Memorial Day in America encompasses all the monuments and memories ever created for those who fought and gave their lives. It reminds us as well that peace is the hardest challenge, and the greatest gift, of all.

Thursday, May 26, 2011

Loren's KIA: A Fateful Road Trip

Loren and me with his new KIA, 2001; West Virginia mountains and wild flowers; Elissa on the phone; me saying goodbye to the KIA (below right) but not to the happy memories surrounding it.

My brother Loren’s cranberry red ’98 KIA died on 22 May, the very day Loren died exactly one year ago, and also at the same time of day, about 2:30 pm. A one-year anniversary coincidence?

The KIA didn’t make it from Tallahassee to Toledo, our destination.

It had sat in my sister Andy’s driveway for two years, awaiting my return from the Peace Corps in Ukraine so my daughter Elissa and I could drive it up to Ohio. It was to be her car. Elissa flew down and met me in St. Pete and we drove up to Tallahassee together in a rental car, oblivious to the difficulties we were to confront on this road trip home.

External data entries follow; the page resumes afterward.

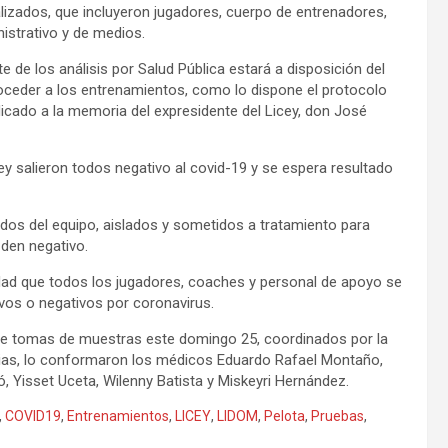
alizados, que incluyeron jugadores, cuerpo de entrenadores,
nistrativo y de medios.
e de los análisis por Salud Pública estará a disposición del
roceder a los entrenamientos, como lo dispone el protocolo
dicado a la memoria del expresidente del Licey, don José
ey salieron todos negativo al covid-19 y se espera resultado
dos del equipo, aislados y sometidos a tratamiento para
 den negativo.
edad que todos los jugadores, coaches y personal de apoyo se
ivos o negativos por coronavirus.
o de tomas de muestras este domingo 25, coordinados por la
rias, lo conformaron los médicos Eduardo Rafael Montaño,
ó, Yisset Uceta, Wilenny Batista y Miskeyri Hernández.
,
COVID19
,
Entrenamientos
,
LICEY
,
LIDOM
,
Pelota
,
Pruebas
,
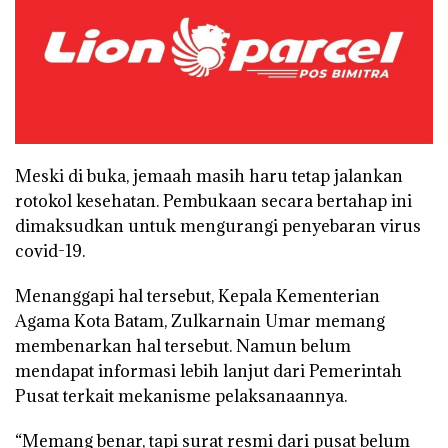
Meski di buka, jemaah masih haru tetap jalankan
rotokol kesehatan. Pembukaan secara bertahap ini
dimaksudkan untuk mengurangi penyebaran virus
covid-19.
Menanggapi hal tersebut, Kepala Kementerian
Agama Kota Batam, Zulkarnain Umar memang
membenarkan hal tersebut. Namun belum
mendapat informasi lebih lanjut dari Pemerintah
Pusat terkait mekanisme pelaksanaannya.
“Memang benar, tapi surat resmi dari pusat belum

Loren didn’t make it to his destination on 22 May 2010, the end of a difficult hike along the Aucilla river in northern Florida. Loren's car didn't make it to its destination either, a year later.

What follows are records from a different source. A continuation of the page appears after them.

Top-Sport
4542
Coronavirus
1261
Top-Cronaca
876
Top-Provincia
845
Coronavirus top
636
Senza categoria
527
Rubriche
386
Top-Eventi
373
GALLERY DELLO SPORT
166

I was beside myself. Loren and I had bought that car together 10 years ago, at a Saturn dealership in St. Pete (photo above). It was his pride and joy.

After great visits in St. Petersburg and Tallahassee and a lovely stop in Charlotte, NC to visit cousins, here we were in the mountain town of..."What's the name of it again?" Elissa kept asking...Princeton, honey, Princeton, West Virginia. The car refused to go up and down the mountains. After a mighty struggle ("what the heck?"), Elissa wisely decided to stop. "Mom, we're getting off the road." We came to a precarious and sloppy stop, barely, in a hot Walmart’s parking lot, surrounded by the beauty of the Blue Ridge mountains, sweating it out, with a dying car.

Five hours later, and lots of diagnosing and fixin’ by Danny (recommended by Walmart's Oil Change and Tires shop), we watched the car die a slow, painful death. Nothing worked; no matter what Danny did (new fuel pump, new spark plugs, cleaning and wiping) it only got worse, and worse. The car grew noiser, hotter, sicker; it muttered and sputtered and refused to move forward. Elissa and I, on a road trip from hell, far from our destination, without transportation, aware my movers were coming the next day, had no choice. We had to have it towed to the nearest motel, a Best Western, where we spent the night, pondering. No option there.

Next morning Elissa, an angel, made dozens of phone calls to see if towing the KIA to Toledo was an option. She did it for me, because her mom was teary-eyed and maudlin, struggling to keep a positive attitude. Elissa was kind and patient. She understood my emotional attachment to that car, to anything that once belonged to Loren. I couldn't let it go.

Everyone we talked to, including car experts in Tallahassee, West Virginia, and Toledo, said it sounded like the car had probably blown a head gasket, needed a new engine (very expensive), and was not worth fixing, or towing. It was over 10 years old and had over 102,000 miles on it. It had served Loren well. It was worn out.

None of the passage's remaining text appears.